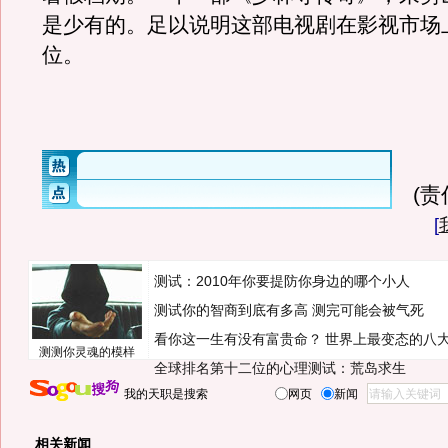
是少有的。足以说明这部电视剧在影视市场
位。
(
[
测试：2010年你要提防你身边的哪个小人
测试你的智商到底有多高 测完可能会被气死
看你这一生有没有富贵命？
世界上最变态的八
测测你灵魂的模样
全球排名第十二位的心理测试：荒岛求生
我的天职是搜索
网页
新闻
相关新闻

*****

* EXERCISE BRIEF
Across the whole listing above, repeat each line exactly and leave out the images.

* TASK SOLUTION
是少有的。足以说明这部电视剧在影视市场
位。
(
[
测试：2010年你要提防你身边的哪个小人
测试你的智商到底有多高 测完可能会被气死
看你这一生有没有富贵命？
世界上最变态的八
测测你灵魂的模样
全球排名第十二位的心理测试：荒岛求生
我的天职是搜索
网页
新闻
相关新闻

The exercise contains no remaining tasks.